Tuesday, September 15, 2015

Seeing Old Friends in New Orleans

This past weekend, my wife and I were attending the annual conference of the Association of Former Federal Narcotic Agents (AFFNA), a reunion of DEA retirees in New Orleans. After 20 years of retirement, it was the first time I had attended this conference. (It should not have taken me so long.) It was an opportunity for me to see old friends from my posts of duty in Thailand, Italy, and Pittsburgh as well  as agents from  many different offices with whom I had worked over the years. In addition, we also saw many of their spouses, with whom we had formed friendships over the years. For my wife, it was also a great experience seeing the wives she had known over the course of my tours of duty.

Speaking at our conference were the New Orleans chief of police, sheriff of Jefferson Parish, as well as the special agent in charge of the DEA New Orleans field office. Peter Bensinger, one of the early administrators of DEA, also attended and spoke at the banquet. In addition, a Marine Corps color guard was there to help us open our conference. It was much appreciated.

Another highlight was the presentation of the "AFFNA Agent of the Year" award, and this year's honoree (from New York) was present to receive the award. He is an impressive man and gave a touching speech paying tribute to the agents who had preceded him in DEA. One of our members was also honored for having served in Afghanistan and Iraq -after his DEA retirement. During Operation Enduring Freedom, he was wounded by an explosion and received the Defense of Freedom Medal. Needless to say, we are very proud of him. (I do not have permission to use the names of the above two men, so I am leaving them out.)

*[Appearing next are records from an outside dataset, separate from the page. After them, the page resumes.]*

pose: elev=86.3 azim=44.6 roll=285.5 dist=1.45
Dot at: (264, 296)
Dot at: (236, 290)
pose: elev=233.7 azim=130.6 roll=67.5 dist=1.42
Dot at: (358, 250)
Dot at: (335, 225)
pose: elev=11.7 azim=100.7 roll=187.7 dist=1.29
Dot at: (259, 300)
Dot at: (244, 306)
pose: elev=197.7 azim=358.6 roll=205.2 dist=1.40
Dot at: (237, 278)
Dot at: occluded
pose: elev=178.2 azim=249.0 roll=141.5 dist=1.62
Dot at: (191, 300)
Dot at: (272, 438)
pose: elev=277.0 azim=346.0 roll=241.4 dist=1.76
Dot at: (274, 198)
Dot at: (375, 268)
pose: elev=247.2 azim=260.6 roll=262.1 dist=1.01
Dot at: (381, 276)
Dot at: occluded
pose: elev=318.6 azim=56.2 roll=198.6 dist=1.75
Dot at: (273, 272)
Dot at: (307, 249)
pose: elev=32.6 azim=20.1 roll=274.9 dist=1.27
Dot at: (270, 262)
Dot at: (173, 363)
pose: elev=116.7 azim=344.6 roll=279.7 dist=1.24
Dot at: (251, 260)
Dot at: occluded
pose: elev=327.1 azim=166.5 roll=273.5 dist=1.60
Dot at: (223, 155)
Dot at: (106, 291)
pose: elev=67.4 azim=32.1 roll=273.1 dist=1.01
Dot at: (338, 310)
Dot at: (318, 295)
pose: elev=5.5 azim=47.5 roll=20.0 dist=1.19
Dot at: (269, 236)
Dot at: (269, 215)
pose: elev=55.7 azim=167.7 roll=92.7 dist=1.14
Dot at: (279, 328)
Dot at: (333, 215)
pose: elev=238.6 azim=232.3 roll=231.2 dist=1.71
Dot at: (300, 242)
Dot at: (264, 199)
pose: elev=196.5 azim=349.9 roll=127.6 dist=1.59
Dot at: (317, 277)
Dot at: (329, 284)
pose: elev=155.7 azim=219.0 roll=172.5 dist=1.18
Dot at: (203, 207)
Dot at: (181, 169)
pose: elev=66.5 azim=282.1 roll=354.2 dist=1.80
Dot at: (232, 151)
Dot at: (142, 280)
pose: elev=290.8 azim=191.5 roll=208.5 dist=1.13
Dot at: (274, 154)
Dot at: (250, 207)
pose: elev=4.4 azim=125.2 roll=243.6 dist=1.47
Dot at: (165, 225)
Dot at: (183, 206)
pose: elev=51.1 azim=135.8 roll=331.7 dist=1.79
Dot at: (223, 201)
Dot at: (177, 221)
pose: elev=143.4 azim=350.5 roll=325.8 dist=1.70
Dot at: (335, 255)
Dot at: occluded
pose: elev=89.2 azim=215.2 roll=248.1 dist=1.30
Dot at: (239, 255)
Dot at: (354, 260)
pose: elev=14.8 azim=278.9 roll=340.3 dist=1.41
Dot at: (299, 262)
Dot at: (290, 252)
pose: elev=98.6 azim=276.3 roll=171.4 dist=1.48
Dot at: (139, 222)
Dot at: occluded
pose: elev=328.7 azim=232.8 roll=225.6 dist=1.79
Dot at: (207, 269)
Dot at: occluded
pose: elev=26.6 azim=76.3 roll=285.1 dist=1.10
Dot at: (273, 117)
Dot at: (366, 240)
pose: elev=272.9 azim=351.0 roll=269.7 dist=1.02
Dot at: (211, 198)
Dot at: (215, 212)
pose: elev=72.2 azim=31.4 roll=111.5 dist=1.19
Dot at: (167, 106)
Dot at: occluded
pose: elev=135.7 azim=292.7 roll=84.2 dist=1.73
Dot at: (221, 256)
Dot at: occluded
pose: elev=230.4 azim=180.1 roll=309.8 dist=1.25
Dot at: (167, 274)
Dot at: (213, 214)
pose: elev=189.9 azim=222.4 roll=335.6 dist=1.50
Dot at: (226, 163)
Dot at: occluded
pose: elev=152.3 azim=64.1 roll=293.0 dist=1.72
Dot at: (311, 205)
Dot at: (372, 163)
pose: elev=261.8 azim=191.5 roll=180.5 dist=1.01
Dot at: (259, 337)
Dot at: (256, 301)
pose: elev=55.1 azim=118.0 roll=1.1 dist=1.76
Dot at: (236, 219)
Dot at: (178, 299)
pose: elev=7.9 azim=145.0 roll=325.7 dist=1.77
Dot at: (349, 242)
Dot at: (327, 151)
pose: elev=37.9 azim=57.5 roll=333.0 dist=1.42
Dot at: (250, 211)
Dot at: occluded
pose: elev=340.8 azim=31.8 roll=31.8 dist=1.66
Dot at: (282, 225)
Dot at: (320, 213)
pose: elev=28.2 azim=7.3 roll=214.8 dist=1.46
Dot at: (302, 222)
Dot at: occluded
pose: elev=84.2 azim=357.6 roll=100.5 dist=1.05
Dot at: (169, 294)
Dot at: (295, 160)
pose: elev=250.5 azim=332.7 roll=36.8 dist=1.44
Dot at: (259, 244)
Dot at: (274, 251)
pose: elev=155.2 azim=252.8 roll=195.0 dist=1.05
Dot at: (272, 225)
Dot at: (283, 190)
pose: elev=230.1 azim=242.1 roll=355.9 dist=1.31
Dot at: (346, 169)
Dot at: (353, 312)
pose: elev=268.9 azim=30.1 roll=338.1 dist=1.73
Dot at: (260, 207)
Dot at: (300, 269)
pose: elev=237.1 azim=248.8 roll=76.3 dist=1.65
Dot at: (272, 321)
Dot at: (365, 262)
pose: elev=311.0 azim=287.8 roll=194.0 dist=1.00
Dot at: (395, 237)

One of the themes prevalent during the official speeches was AFFNA's concern over the issue of marijuana legalization. Bensinger, who has been active in drug issues since his retirement, also spoke out against it. He also paid tribute to former administrator Michele Leonhart, who was recently forced into retirement over her opposition to legalization and the recent Colombia sex scandal involving a few DEA agents, an incident that occurred before she became administrator. Bensinger mentioned that as administrator, he had presented her with her credentials when she graduated from DEA basic agent training in 1980.

For me, it was not only a chance to talk over old times with people I had not seen in ages, but it also reminded me of why I am so proud to have served with DEA.